### Task directions
Return only the stretch of the material below that begins with the line containing "none; stroke-linecap: round;" and ends with the line containing "2 1 2 8 2 1", exactly; both of those lines belong to it.

### Data for this exercise
* * * *

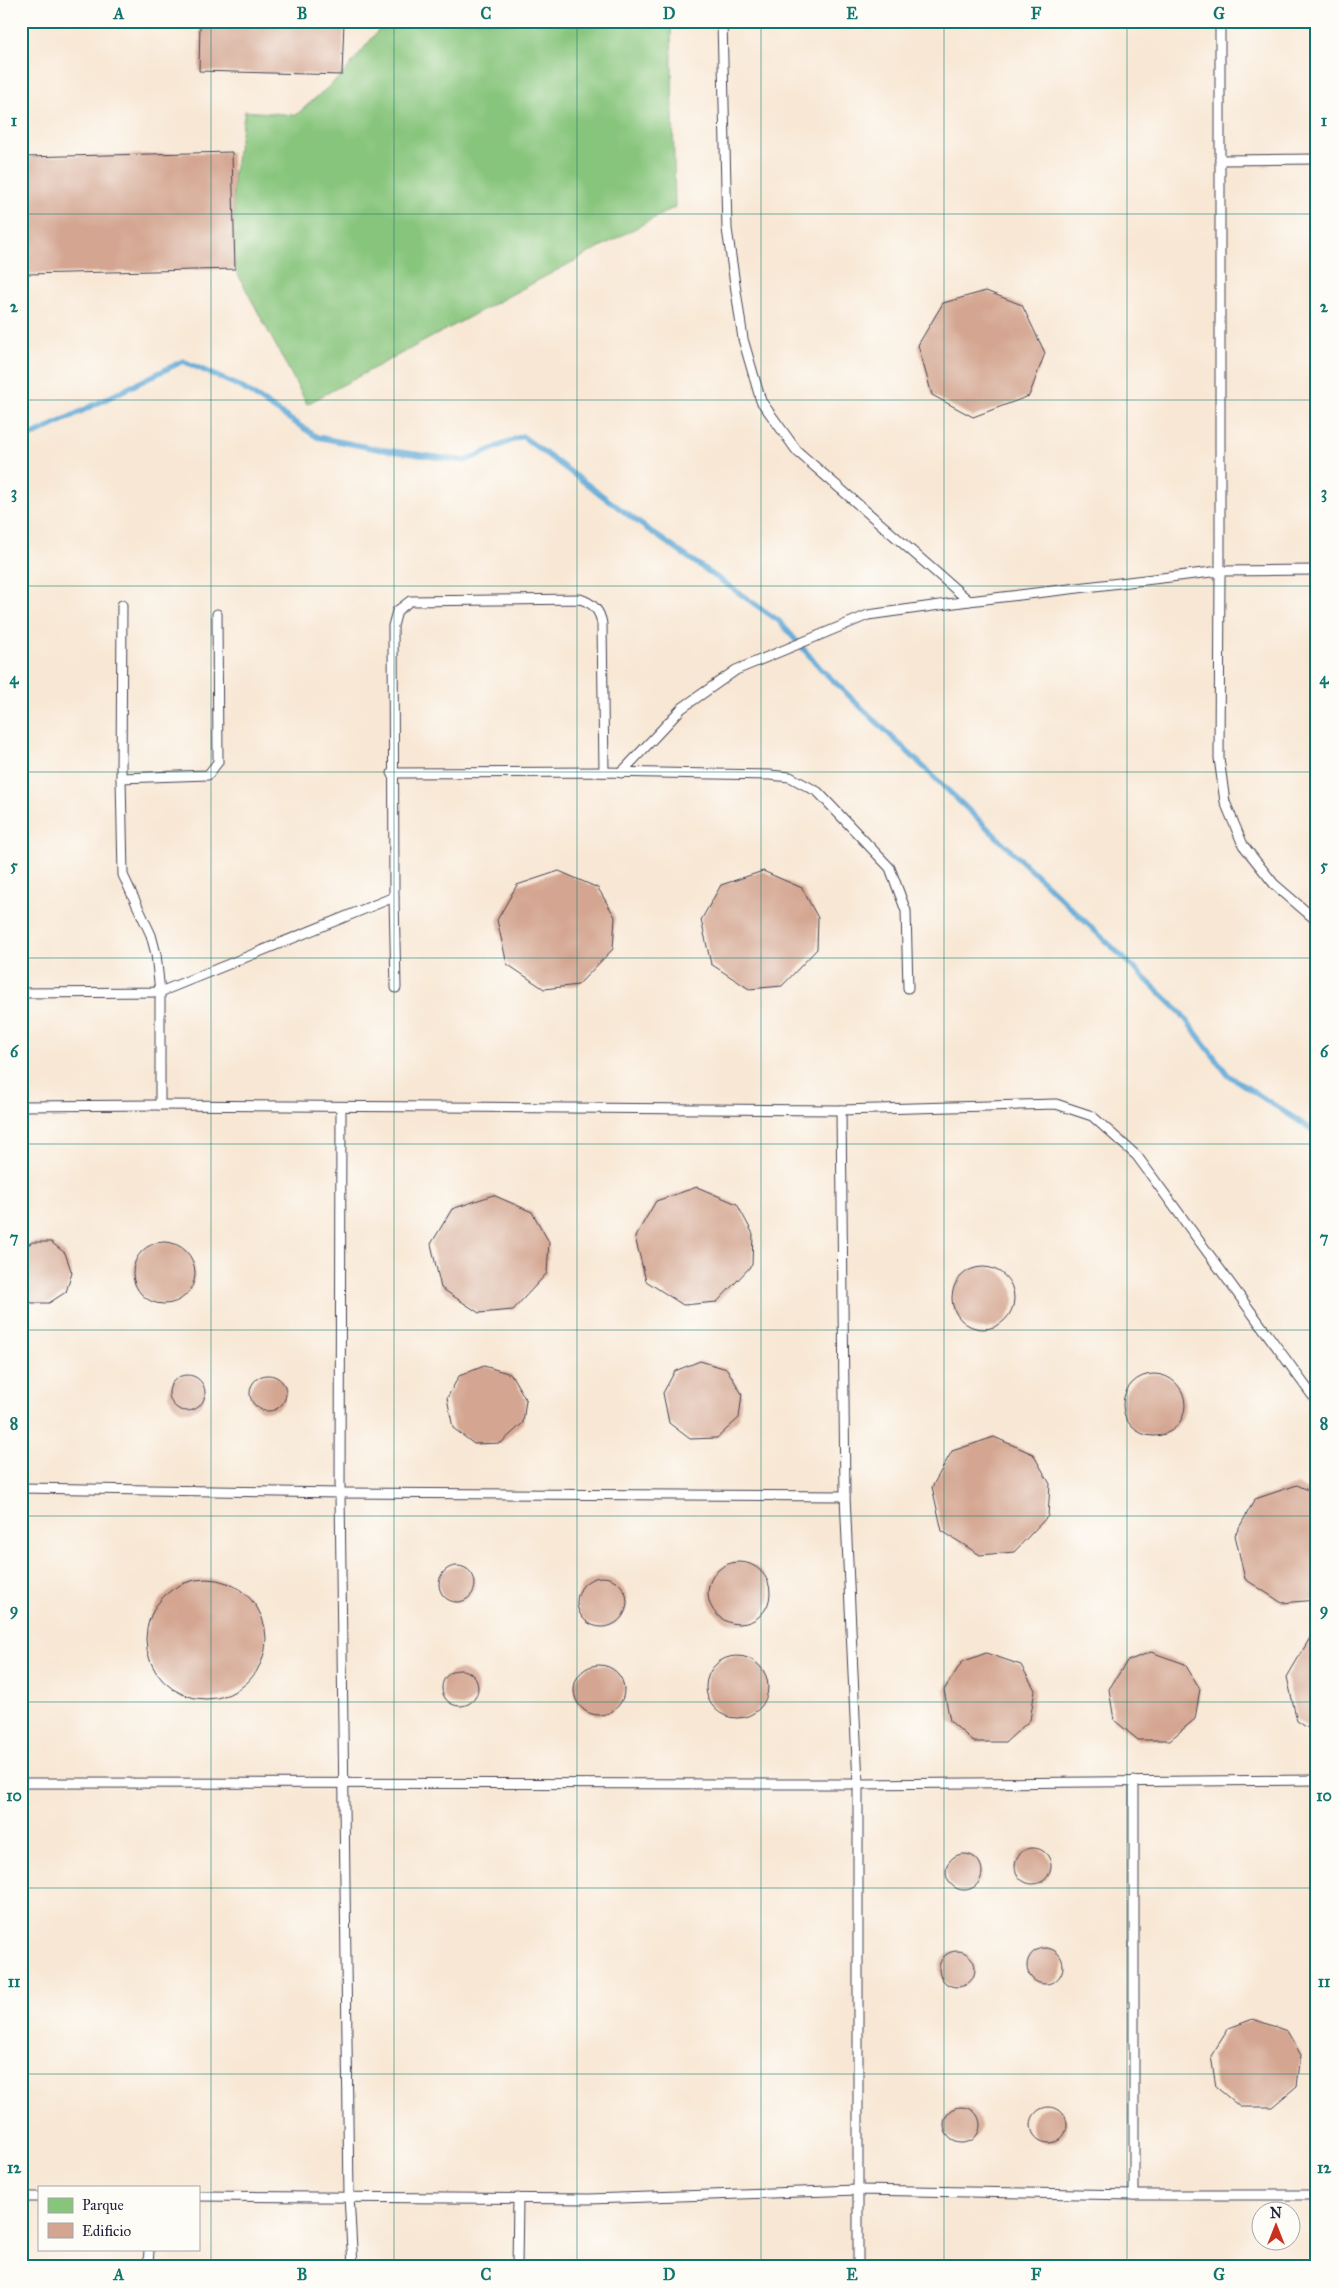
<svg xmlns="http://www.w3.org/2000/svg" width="1338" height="2288" viewBox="0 0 1338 2288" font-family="'IM FELL Great Primer',serif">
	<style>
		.green { fill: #87c57b; stroke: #54745b }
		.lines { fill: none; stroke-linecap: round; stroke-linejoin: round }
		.stream { stroke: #5ea8d6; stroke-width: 5.5 }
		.building { fill: #d4a691 }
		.service-casing { stroke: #424052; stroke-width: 11 }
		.service { stroke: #fff; stroke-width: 9 }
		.grid { fill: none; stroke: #0f766e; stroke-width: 1; stroke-opacity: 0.55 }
		.neatline { fill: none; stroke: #0f766e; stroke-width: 2 }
		.grid-label { font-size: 16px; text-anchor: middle; font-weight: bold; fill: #0f766e }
	</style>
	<rect width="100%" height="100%" fill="#fdfcf7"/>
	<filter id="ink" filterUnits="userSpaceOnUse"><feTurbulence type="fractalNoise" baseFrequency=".02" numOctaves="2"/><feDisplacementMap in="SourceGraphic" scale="10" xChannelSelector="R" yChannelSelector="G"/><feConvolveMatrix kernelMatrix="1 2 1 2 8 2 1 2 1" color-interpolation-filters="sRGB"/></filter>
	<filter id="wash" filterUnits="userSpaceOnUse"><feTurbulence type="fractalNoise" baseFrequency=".0096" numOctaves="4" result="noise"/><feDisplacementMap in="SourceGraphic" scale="20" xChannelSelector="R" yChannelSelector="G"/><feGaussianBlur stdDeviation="1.12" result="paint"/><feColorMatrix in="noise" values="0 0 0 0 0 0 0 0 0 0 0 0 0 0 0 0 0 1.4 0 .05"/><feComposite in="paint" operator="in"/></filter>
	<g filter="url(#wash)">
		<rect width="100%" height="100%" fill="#f8e7d4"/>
		<polygon class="green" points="386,21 671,21 675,207 307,404 235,269 233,177 245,111 296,115 342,75"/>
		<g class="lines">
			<polyline class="stream" points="21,441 183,361 241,387 317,437 377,449 465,461 522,436 646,528 779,621 822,670 1181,1013 1228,1075 1317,1133"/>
		</g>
		<g id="blocks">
			<g class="building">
				<polygon points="200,21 344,21 342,75 199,71"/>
				<polygon points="232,152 235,269 27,274 24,157"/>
				<polygon points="986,291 1022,305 1045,353 1029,396 973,417 932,395 918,345 943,303"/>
				<polygon points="559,871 598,888 615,917 613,949 578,985 544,989 507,964 497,920 517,885"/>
				<polygon points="763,871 802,888 818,918 817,949 782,986 749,989 711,964 701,920 721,885"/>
				<polygon points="697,1187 737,1204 753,1234 752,1265 717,1302 683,1305 646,1281 635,1237 656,1201"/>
				<polygon points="493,1195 532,1212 549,1242 547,1273 513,1310 479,1313 441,1288 431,1244 452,1209"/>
				<polygon points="33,1242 51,1242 65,1253 72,1273 66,1292 49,1303 32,1303 21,1297 21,1248"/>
				<circle cx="164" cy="1273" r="31"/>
				<circle cx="983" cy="1298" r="31"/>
				<polygon points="700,1361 727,1369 742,1394 739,1418 717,1438 690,1439 669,1423 663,1393 675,1371"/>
				<polygon points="484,1366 511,1374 526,1400 523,1423 501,1443 474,1444 453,1428 447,1398 459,1376"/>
				<circle cx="1154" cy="1405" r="31"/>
				<circle cx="187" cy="1393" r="18"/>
				<circle cx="268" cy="1393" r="18"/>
				<polygon points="994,1437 1033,1454 1050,1484 1048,1516 1014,1552 980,1555 942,1531 932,1487 952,1451"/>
				<polygon points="1297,1485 1317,1494 1317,1600 1282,1603 1245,1579 1235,1535 1255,1499"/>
				<circle cx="739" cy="1593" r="31"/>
				<circle cx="457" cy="1584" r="18"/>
				<circle cx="602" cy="1602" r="25"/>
				<circle cx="206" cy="1639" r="60"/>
				<polygon points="1317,1626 1317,1734 1297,1721 1287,1677"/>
				<polygon points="1151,1652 1185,1664 1200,1689 1195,1719 1170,1740 1138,1740 1114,1720 1109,1689 1127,1661"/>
				<polygon points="986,1653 1021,1665 1035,1690 1030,1720 1006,1742 974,1742 950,1721 944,1690 962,1662"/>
				<circle cx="737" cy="1687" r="31"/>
				<circle cx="599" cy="1690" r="25"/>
				<circle cx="460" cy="1688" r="18"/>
				<circle cx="1033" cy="1866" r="18"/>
				<circle cx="964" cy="1872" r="18"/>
				<circle cx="1045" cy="1966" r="18"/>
				<circle cx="957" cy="1969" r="18"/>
				<polygon points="1253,2019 1287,2031 1301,2055 1297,2086 1272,2107 1240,2107 1216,2087 1211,2056 1229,2028"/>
				<circle cx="1049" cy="2125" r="18"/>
				<circle cx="962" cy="2125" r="18"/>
			</g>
		</g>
	</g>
	<g filter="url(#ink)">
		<use href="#blocks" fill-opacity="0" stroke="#424052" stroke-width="1"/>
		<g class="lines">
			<g class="service-casing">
				<g id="service">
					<polyline points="722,21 727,229 743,339 761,401 797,451 969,601 1220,571 1219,758 1225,802 1243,845 1274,884 1317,921"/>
					<polyline points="1220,21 1220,571 1317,570"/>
					<polyline points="1220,160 1317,159"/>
					<polyline points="122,605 121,778 123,875 151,935 156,954 160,992 160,1105"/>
					<polyline points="392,773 604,772 770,775 790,777 818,792 890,868 906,911 908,988"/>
					<polyline points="621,773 682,708 736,670 868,615 969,601"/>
					<polyline points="121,778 208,775 218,762 217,614"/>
					<polyline points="394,897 396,988"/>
					<path d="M21,993L160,992L394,897L393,626L397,611L410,601L580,599C593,603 600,610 602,624L604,772"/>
					<polyline points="21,1106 160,1105 841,1110 1056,1104 1092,1116 1137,1156 1312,1395 1317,1398"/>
					<polyline points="341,1107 340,1493 349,2196 353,2267"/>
					<polyline points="841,1110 845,1496 858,1784 858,2267"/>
					<polyline points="21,1488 340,1493 845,1496"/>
					<polyline points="1134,1781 1134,2195"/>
					<polyline points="21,1783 858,1784 1317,1780"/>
					<polyline points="199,2196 589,2199 858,2190 1134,2195 1317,2195"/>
					<polyline points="21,2197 39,2197"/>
					<polyline points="148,2267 149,2249"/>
					<polyline points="517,2267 518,2198"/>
				</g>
			</g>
			<use href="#service" class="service"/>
		</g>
	</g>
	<path class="grid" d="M211,21V2267M394,21V2267M577,21V2267M761,21V2267M944,21V2267M1127,21V2267M21,214H1317M21,400H1317M21,586H1317M21,772H1317M21,958H1317M21,1144H1317M21,1330H1317M21,1516H1317M21,1702H1317M21,1888H1317M21,2074H1317"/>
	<rect width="1338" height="2288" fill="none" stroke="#fdfcf7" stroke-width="55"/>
	<rect x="38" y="2186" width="162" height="65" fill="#fdfcf7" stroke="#a5a5ac"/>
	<rect x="48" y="2198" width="25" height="15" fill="#87c57b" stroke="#a5a5ac"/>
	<text x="82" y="2210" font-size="15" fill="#22223b">Parque</text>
	<rect x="48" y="2223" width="25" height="15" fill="#d4a691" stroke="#a5a5ac"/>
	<text x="82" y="2236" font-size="15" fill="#22223b">Edificio</text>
	<g transform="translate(1276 2226)"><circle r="24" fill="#fdfcf7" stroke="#a5a5ac"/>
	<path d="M0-4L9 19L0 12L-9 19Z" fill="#c8321e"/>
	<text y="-8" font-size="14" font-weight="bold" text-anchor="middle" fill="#22223b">N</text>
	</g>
	<rect x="28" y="28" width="1282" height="2232" class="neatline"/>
	<g class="grid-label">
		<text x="119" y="19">A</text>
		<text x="302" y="19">B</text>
		<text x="486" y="19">C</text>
		<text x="669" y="19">D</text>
		<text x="852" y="19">E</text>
		<text x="1036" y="19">F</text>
		<text x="1219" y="19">G</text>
		<text x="14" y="126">1</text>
		<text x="1324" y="126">1</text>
		<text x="14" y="312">2</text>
		<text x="1324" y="312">2</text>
		<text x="14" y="498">3</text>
		<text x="1324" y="498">3</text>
		<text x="14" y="684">4</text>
		<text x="1324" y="684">4</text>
		<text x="14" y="871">5</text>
		<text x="1324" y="871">5</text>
		<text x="14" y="1057">6</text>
		<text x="1324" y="1057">6</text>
		<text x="14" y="1243">7</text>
		<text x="1324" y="1243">7</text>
		<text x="14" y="1429">8</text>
		<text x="1324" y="1429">8</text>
		<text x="14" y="1615">9</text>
		<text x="1324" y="1615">9</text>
		<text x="14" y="1801">10</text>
		<text x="1324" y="1801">10</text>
		<text x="14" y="1987">11</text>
		<text x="1324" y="1987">11</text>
		<text x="14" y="2173">12</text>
		<text x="1324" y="2173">12</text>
		<text x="119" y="2280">A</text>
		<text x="302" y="2280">B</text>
		<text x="486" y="2280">C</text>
		<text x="669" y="2280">D</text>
		<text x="852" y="2280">E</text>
		<text x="1036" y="2280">F</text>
		<text x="1219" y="2280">G</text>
	</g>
</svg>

* * * *

### Output for this exercise
		.lines { fill: none; stroke-linecap: round; stroke-linejoin: round }
		.stream { stroke: #5ea8d6; stroke-width: 5.5 }
		.building { fill: #d4a691 }
		.service-casing { stroke: #424052; stroke-width: 11 }
		.service { stroke: #fff; stroke-width: 9 }
		.grid { fill: none; stroke: #0f766e; stroke-width: 1; stroke-opacity: 0.55 }
		.neatline { fill: none; stroke: #0f766e; stroke-width: 2 }
		.grid-label { font-size: 16px; text-anchor: middle; font-weight: bold; fill: #0f766e }
	</style>
	<rect width="100%" height="100%" fill="#fdfcf7"/>
	<filter id="ink" filterUnits="userSpaceOnUse"><feTurbulence type="fractalNoise" baseFrequency=".02" numOctaves="2"/><feDisplacementMap in="SourceGraphic" scale="10" xChannelSelector="R" yChannelSelector="G"/><feConvolveMatrix kernelMatrix="1 2 1 2 8 2 1 2 1" color-interpolation-filters="sRGB"/></filter>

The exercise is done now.